Elements of masochism and sadism that Zizek uses to reveal the problem of courtly love develop between John and Akiko. In terms of masochism, the entirety of their marriage is a farce; no passion exists. It is merely an arrangement initiated by John to establish order. Yet when the truth of Akiko’s fertility sabotage comes to light, John becomes hysterical similar to the masochist, and he internalizes the humiliation of not being able to conceive as an attack against his manhood resulting in an outburst that physically harms Akiko. Then again, their relationship also fits within the model of sadism summed up perfectly when Zizek says,
What we encounter here is a kind of loop in which the (mis)perceived effect of the brutal act upon the victim retroactively legitimizes the act. I set out to beat a woman and when, at the very point where I think that I thoroughly dominate her, I notice that I am actually her slave – since she wants the beating and proved me to deliver it – I get really mad and beat her… (Zizek 1187)
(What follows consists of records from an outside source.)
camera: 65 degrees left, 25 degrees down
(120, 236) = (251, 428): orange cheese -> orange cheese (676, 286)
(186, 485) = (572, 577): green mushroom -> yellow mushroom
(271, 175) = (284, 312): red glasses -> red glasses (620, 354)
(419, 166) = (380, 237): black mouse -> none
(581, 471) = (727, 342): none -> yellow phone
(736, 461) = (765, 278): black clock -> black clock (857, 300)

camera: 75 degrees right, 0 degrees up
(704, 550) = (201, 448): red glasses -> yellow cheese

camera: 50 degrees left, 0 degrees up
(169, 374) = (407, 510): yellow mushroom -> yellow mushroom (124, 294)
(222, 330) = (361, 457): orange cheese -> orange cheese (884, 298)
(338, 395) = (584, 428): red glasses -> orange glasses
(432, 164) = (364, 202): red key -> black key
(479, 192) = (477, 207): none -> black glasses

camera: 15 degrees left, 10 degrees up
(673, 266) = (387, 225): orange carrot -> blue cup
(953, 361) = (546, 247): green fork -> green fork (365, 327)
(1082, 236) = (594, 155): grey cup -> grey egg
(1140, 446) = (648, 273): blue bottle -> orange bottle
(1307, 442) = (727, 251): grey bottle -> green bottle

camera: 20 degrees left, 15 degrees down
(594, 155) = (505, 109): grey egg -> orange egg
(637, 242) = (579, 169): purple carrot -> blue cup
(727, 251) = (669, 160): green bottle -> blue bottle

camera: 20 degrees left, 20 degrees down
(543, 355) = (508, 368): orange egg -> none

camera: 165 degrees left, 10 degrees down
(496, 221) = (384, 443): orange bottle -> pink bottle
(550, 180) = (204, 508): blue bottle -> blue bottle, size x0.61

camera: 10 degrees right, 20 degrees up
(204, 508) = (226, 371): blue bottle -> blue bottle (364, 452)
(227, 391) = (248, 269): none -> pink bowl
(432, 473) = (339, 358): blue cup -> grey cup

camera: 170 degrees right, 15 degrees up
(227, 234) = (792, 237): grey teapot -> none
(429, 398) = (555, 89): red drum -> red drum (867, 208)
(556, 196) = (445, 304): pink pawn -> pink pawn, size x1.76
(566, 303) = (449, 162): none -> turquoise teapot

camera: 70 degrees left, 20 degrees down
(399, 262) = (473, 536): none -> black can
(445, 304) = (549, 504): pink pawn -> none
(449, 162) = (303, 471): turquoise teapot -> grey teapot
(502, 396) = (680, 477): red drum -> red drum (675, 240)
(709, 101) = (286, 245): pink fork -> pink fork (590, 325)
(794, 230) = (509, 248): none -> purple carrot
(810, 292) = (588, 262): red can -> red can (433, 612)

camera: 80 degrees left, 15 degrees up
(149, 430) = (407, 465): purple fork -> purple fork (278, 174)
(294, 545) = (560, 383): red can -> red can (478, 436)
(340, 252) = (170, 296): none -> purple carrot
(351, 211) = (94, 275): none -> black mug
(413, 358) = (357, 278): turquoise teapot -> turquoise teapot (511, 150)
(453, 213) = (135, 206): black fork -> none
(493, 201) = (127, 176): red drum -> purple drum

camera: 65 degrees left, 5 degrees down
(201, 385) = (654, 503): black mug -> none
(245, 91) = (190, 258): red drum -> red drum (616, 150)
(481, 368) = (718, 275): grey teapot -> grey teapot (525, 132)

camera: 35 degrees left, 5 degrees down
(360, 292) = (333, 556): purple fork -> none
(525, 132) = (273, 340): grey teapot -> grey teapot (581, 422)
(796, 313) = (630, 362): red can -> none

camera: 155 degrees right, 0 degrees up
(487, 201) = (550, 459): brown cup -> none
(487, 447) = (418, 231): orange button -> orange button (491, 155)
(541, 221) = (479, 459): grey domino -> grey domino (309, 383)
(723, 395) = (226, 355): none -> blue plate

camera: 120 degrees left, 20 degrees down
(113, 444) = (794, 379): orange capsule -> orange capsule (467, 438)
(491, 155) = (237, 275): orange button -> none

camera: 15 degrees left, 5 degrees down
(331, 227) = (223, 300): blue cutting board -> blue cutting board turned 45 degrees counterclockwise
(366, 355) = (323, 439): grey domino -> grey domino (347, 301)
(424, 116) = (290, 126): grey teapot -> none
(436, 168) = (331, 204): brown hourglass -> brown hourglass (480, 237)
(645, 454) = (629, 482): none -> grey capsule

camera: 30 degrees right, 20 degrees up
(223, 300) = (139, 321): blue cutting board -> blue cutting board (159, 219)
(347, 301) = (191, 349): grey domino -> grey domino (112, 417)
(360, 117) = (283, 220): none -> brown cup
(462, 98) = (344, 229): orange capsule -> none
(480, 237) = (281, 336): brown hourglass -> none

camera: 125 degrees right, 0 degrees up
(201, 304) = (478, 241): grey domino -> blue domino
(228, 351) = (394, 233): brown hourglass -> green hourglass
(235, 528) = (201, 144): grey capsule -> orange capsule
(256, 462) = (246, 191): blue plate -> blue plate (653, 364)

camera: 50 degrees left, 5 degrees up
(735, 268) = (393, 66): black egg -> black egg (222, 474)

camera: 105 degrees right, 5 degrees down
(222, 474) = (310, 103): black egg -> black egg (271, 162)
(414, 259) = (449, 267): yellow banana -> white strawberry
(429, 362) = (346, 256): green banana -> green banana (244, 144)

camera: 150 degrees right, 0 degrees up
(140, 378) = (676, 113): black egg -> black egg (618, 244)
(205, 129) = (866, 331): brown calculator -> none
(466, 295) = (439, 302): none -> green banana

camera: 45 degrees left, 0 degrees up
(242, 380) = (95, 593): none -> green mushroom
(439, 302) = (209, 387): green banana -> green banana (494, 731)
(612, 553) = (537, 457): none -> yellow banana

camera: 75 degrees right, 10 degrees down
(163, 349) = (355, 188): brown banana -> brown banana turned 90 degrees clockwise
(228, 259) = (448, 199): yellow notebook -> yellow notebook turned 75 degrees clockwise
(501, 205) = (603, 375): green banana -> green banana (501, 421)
Similarly, John feigns innocence when he savagely abuses his wife because within his delusion she asks for the beating through her own actions and inability to adhere to his image. Like a meat tenderizer, John beats his wife into submission. So regardless of her inability to conform, she is still elevated to the status of the Thing and is used like an instrument wholly at his disposal.
In the End…
Because of Akiko’s embodiment of the meat metaphor, the Lacanian Real especially in terms of the symbolic order expounded on in Zizek’s essay Courtly Love, or, Woman as Thing echoes throughout Ruth Ozeki’s novel. “Meat is the message” opens the book and then permeates throughout the whole novel. My Year of Meats maintains the symbolic order as it uses the metaphor of meat to highlight the objectification of women expected to conform to society’s image of the ideal woman. However, in the end when meat is found to be contaminated and detrimental to society, the symbolic order binding Akiko to the meat metaphor shatters finally freeing Akiko to relinquish the pretense and adopt her own identity. If meat is bad, then so is blind obedience to an abusive, controlling husband.
Ozeki, Ruth L. My Year of Meats. New York: Viking Penguin, 1998. Print.
Papadaki, Evangelia. “Feminist Perspectives on Objectification.” Stanford Encyclopedia of Philosophy. Stanford University, 10 Mar. 2010. Web. 14 Apr. 2015.
Zizek, Slavoj. “Courtly Love, Or, Woman as Thing.” Ed. David H. Richter. The Critical Tradition: Classic Texts and Contemporary Trends (2007): 1181-97. Print.